Fakultät für Physik, Department of Medical Physics, Ludwig-Maximilians-Universität München (LMU Munich), 85748 Garching bei München, Germany.
Phys Med Biol. 2019 Jul 16;64(14):145016. doi: 10.1088/1361-6560/ab2474.
We present a method to accurately predict image noise in proton computed tomography (pCT) using data generated from a Monte Carlo simulation and a patient or object model that may be generated from a prior x-ray CT image. This enables noise prediction for arbitrary beam fluence settings and, therefore, the application of fluence-modulated pCT (FMpCT), which can achieve prescribed noise targets and may significantly reduce the integral patient dose. We extended an existing Monte Carlo simulation of a prototype pCT scanner to include effects of quenching in the energy detector scintillators and constructed a beam model from experimental tracking data. Simulated noise predictions were compared to experimental data both in the projection domain and in the reconstructed image. Noise prediction agreement between simulated and experimental data in terms of the root-mean-square (RMS) error was better than 7% for a homogeneous water phantom and a sensitometry phantom with tubular inserts. For an anthropomorphic head phantom, modeling the anatomy of a five-year-old child, the RMS error was better than 9% in three evaluated slices. We were able to reproduce subtle noise features near heterogeneities. To demonstrate the feasibility of Monte Carlo simulated noise maps for fluence modulation, we calculated a fluence profile that yields a homogeneous noise level in the image. Unlike for bow-tie filters in x-ray CT this does not require constant fluence at the detector and the shape of the fluence profile is fundamentally different. Using an improved Monte Carlo simulation, we demonstrated the feasibility of using simulated data for accurate image noise prediction for pCT. We believe that the agreement with experimental data is sufficient to enable the future optimization of FMpCT fluence plans to achieve prescribed noise targets in a fluence-modulated acquisition.
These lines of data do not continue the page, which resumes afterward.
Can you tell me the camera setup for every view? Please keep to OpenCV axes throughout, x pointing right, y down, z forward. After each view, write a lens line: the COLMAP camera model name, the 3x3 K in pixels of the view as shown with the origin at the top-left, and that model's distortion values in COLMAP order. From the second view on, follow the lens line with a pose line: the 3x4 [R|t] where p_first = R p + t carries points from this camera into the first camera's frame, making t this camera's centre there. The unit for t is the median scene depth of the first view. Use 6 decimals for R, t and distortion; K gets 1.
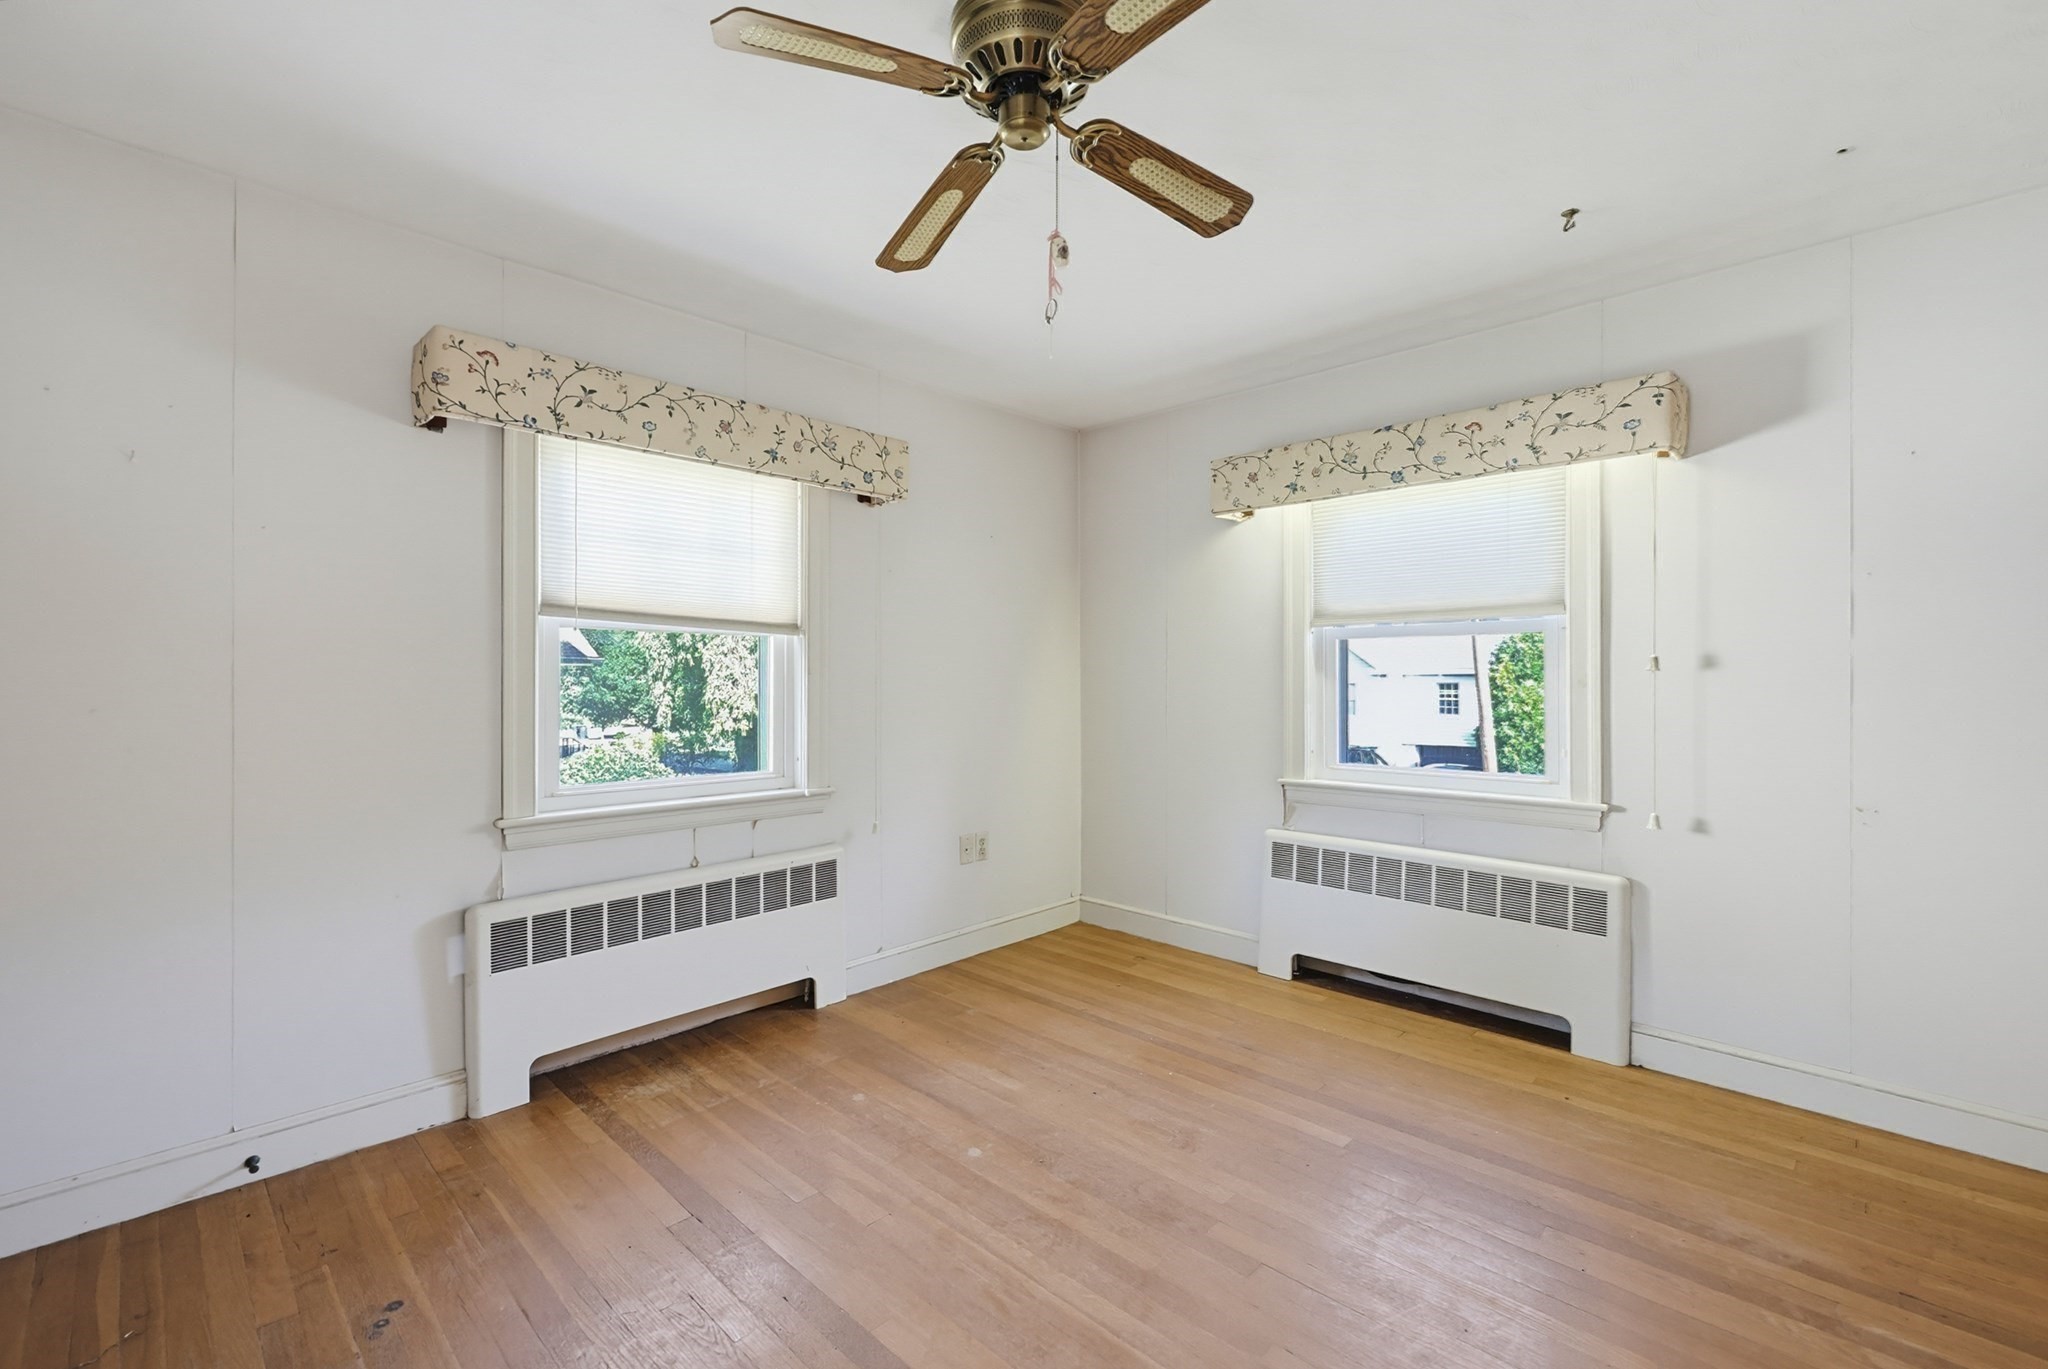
lens RADIAL K [[887.4, 0, 1036.0], [0, 887.4, 685.7], [0, 0, 1]] dist [0.002570, -0.000367]
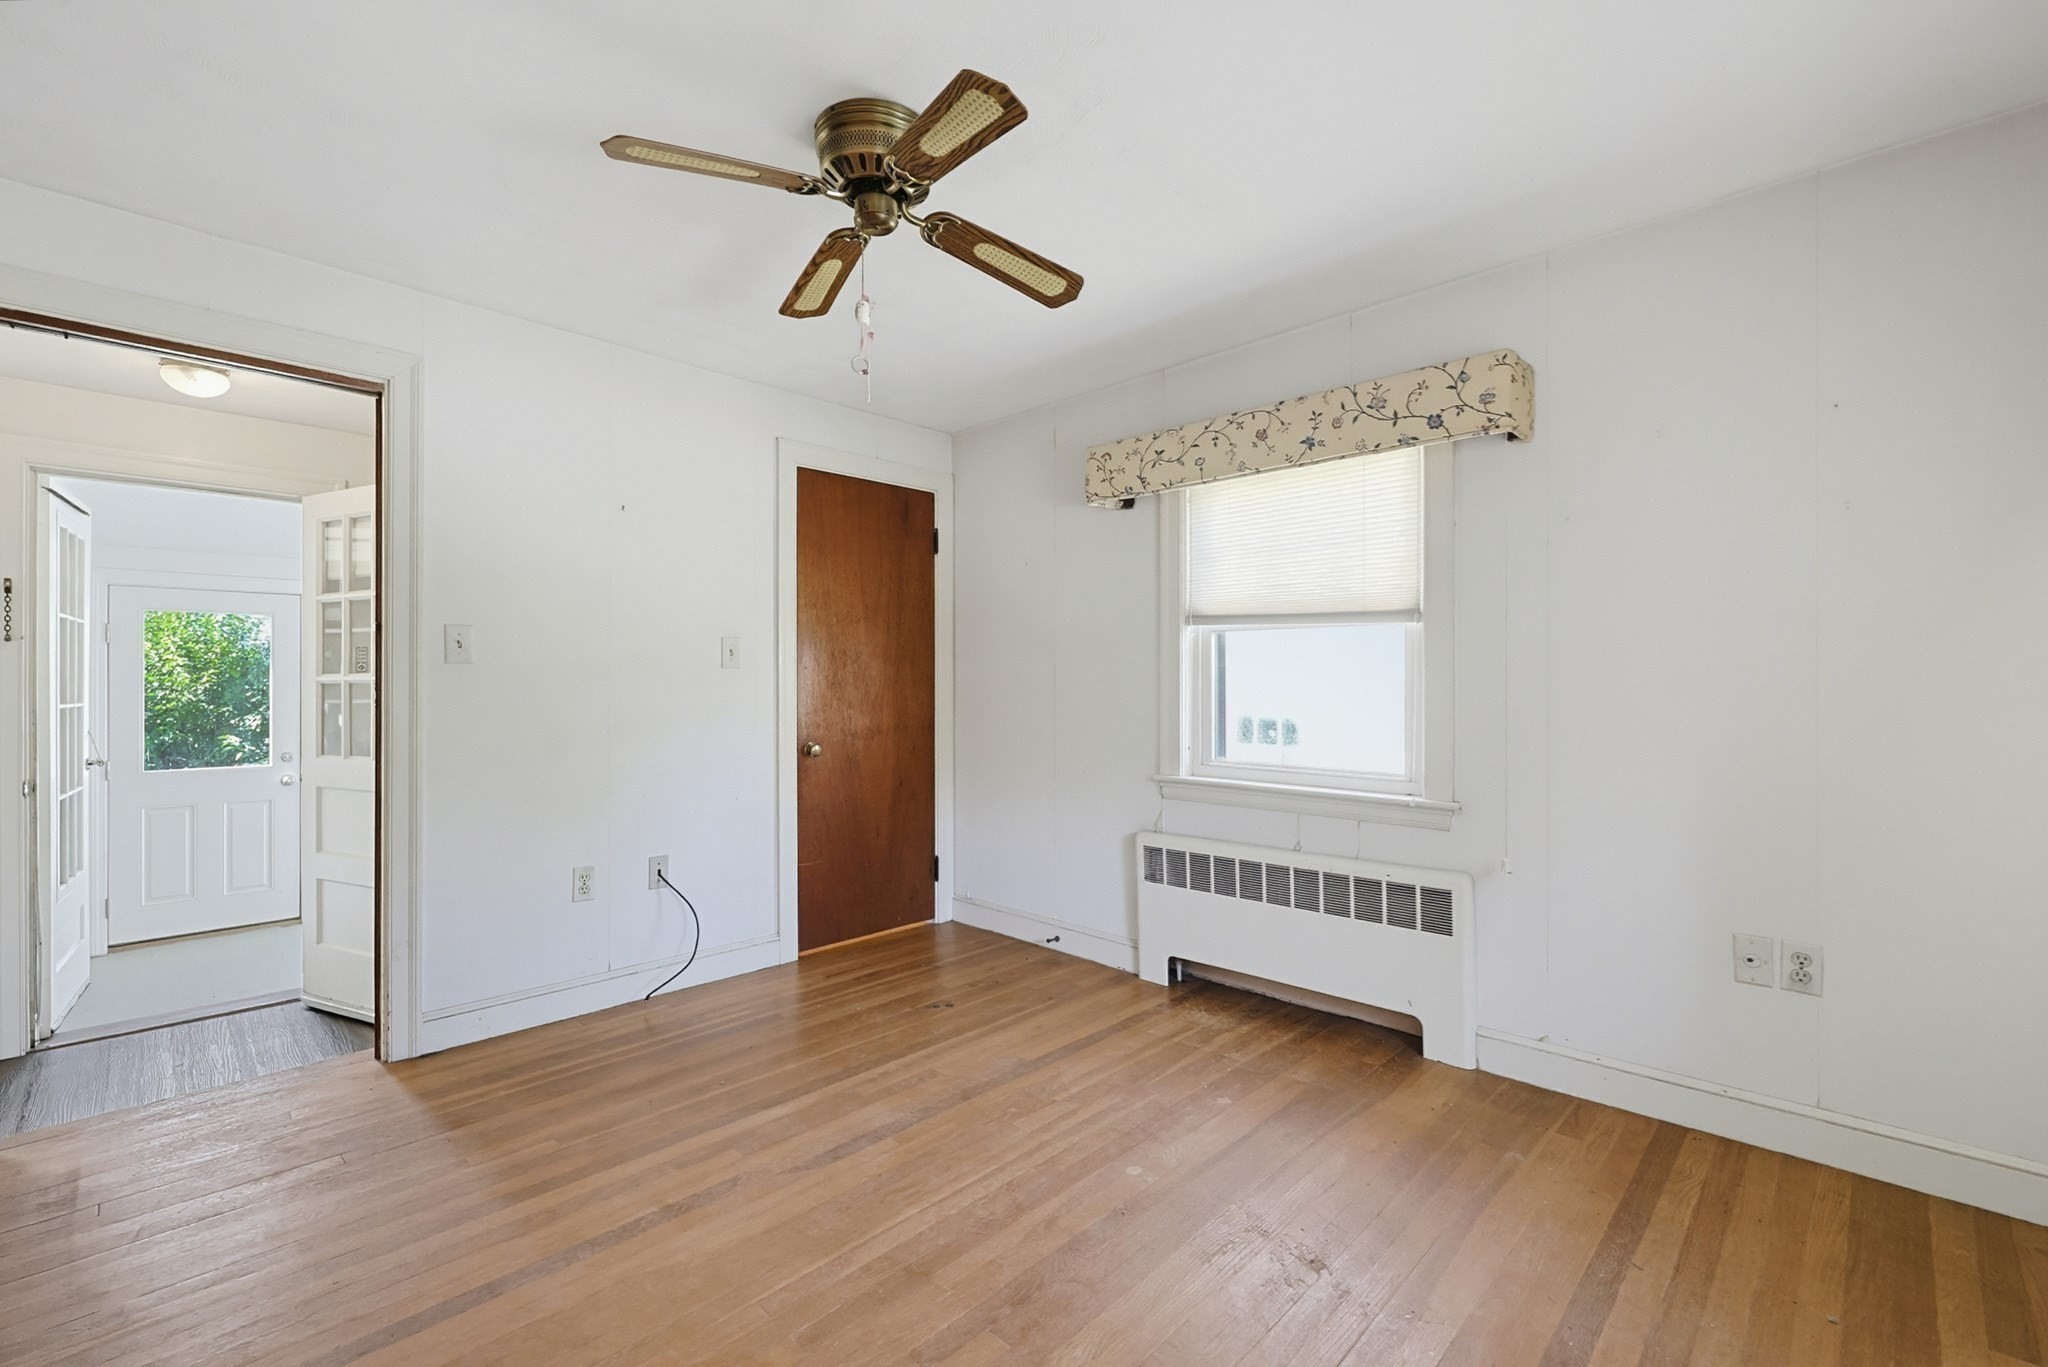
lens RADIAL K [[887.4, 0, 1009.4], [0, 887.4, 678.5], [0, 0, 1]] dist [0.002570, -0.000367]
pose [[-0.023724, 0.000539, -0.999718, 0.674696], [-0.003049, 0.999995, 0.000611, 0.000033], [0.999714, 0.003063, -0.023722, 0.679455]]
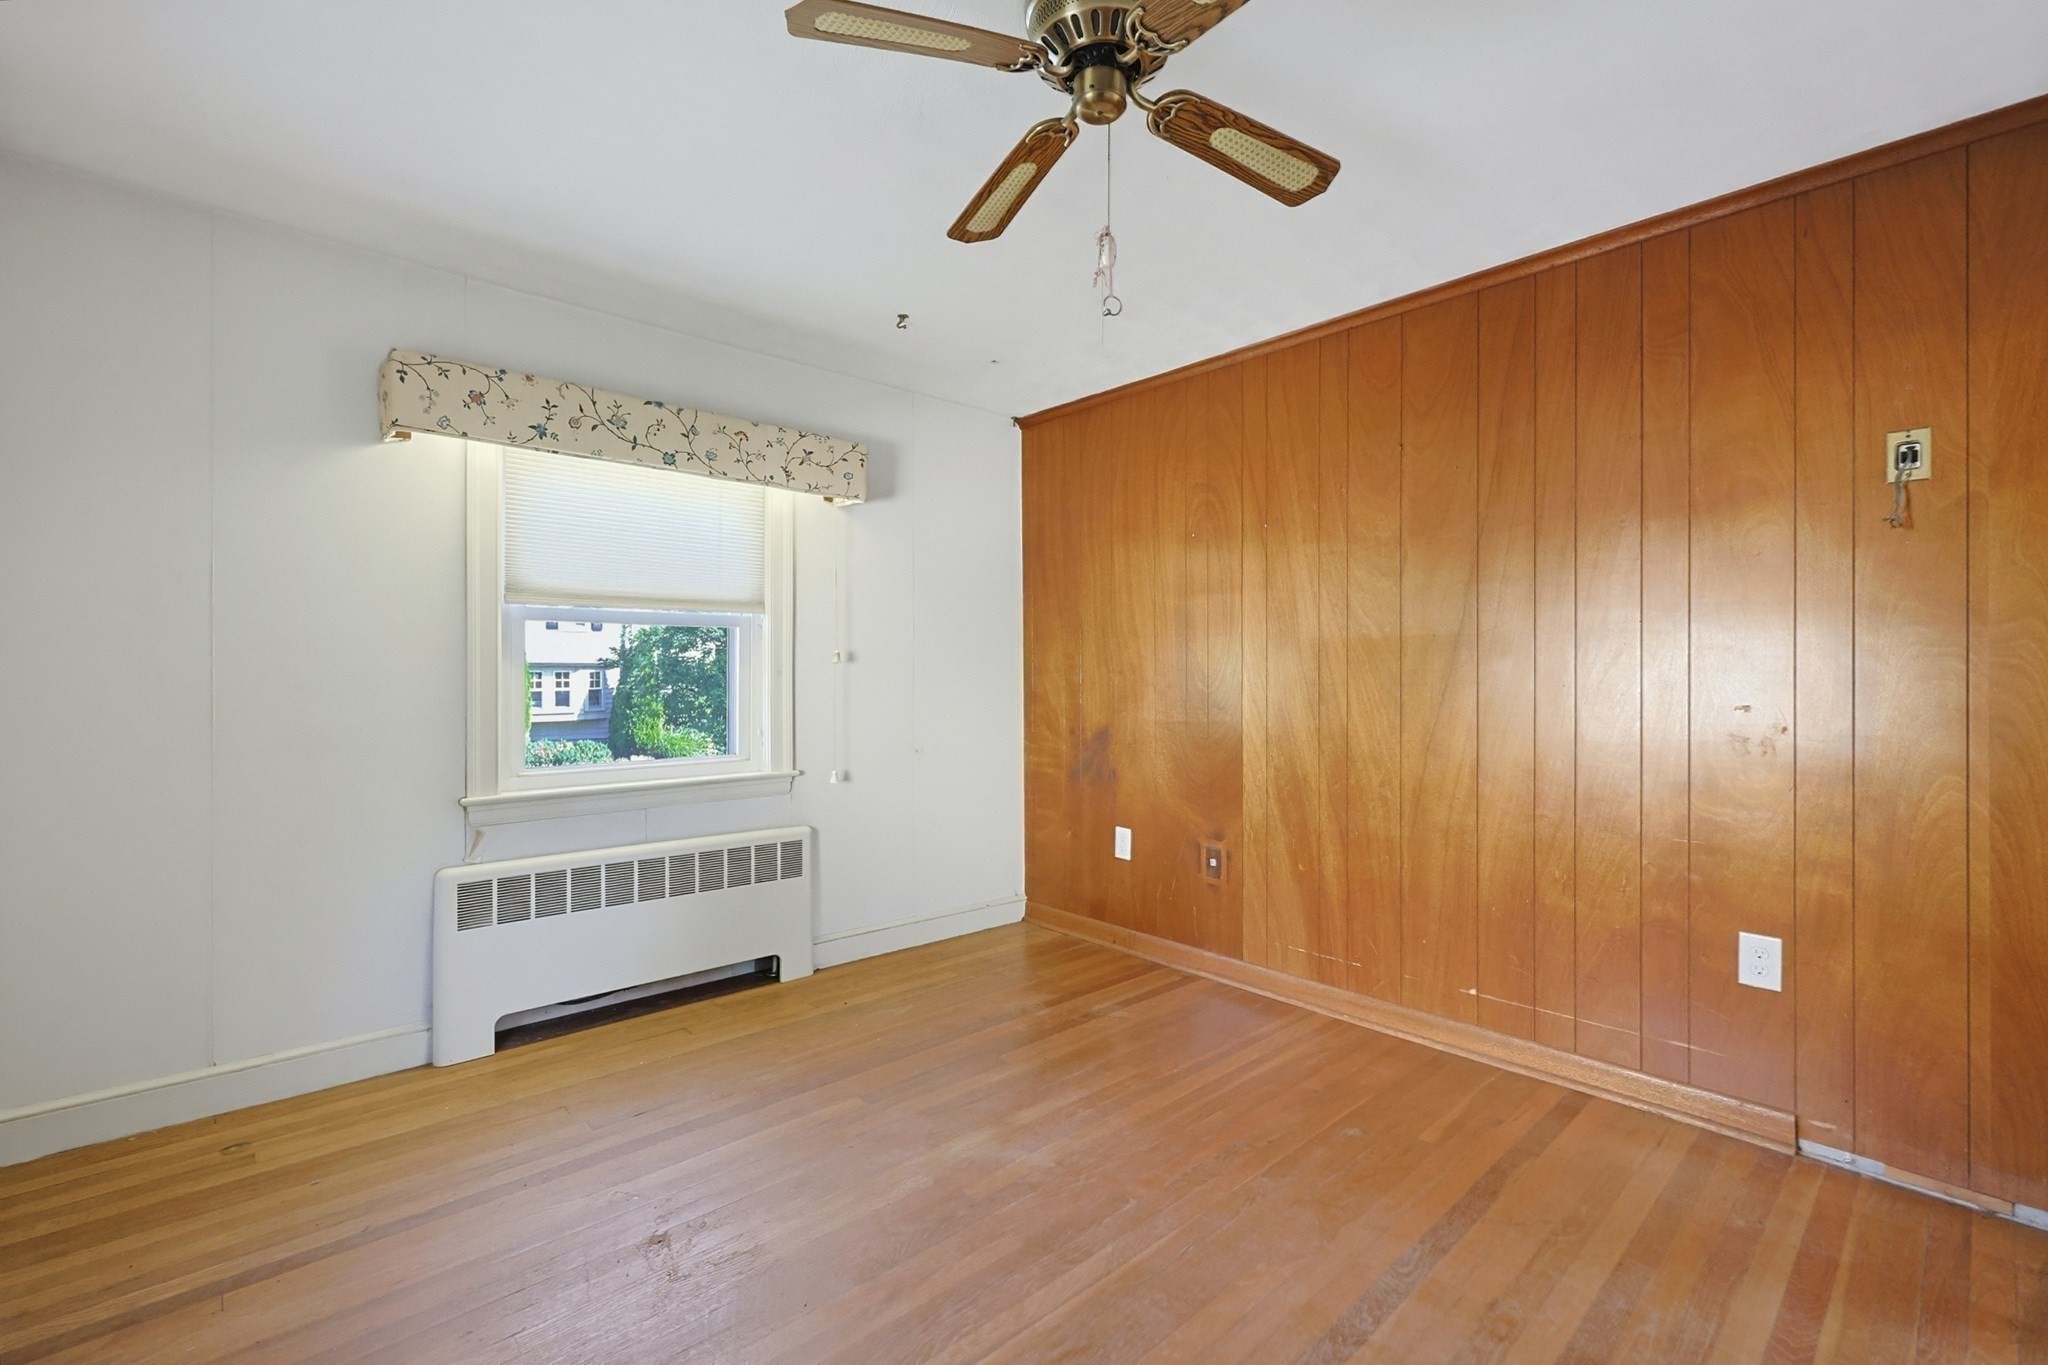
lens RADIAL K [[887.4, 0, 1041.4], [0, 887.4, 671.1], [0, 0, 1]] dist [0.002570, -0.000367]
pose [[0.059683, 0.000248, 0.998217, -0.554591], [0.002913, 0.999996, -0.000422, -0.002985], [-0.998213, 0.002933, 0.059682, 0.563866]]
我们提出了一种使用蒙特卡罗模拟生成的数据和患者或物体模型(可能由先前的 X 射线 CT 图像生成)准确预测质子计算机断层扫描(pCT)图像噪声的方法。这使得可以针对任意束流强度设置进行噪声预测,因此可以应用强度调制的 pCT(FMpCT),从而实现规定的噪声目标,并可能显著降低患者的总剂量。我们扩展了现有的原型 pCT 扫描仪的蒙特卡罗模拟,以包括能量探测器闪烁体中的猝灭效应,并根据实验跟踪数据构建了束流模型。在投影域和重建图像中,将模拟的噪声预测与实验数据进行了比较。对于同质水模体和带有管状插入物的感光模体,模拟和实验数据之间的均方根(RMS)误差的噪声预测一致性优于 7%。对于具有五岁儿童解剖结构的拟人头部模体,在三个评估切片中 RMS 误差优于 9%。我们能够再现异质附近的细微噪声特征。为了证明蒙特卡罗模拟噪声图用于强度调制的可行性,我们计算了在图像中产生均匀噪声水平的强度分布。与 X 射线 CT 中的蝴蝶结滤波器不同,这不需要在探测器处保持恒定的强度,并且强度分布的形状本质上是不同的。使用改进的蒙特卡罗模拟,我们证明了使用模拟数据进行 pCT 精确图像噪声预测的可行性。我们相信与实验数据的一致性足以实现未来对 FMpCT 强度计划的优化,以在强度调制采集时实现规定的噪声目标。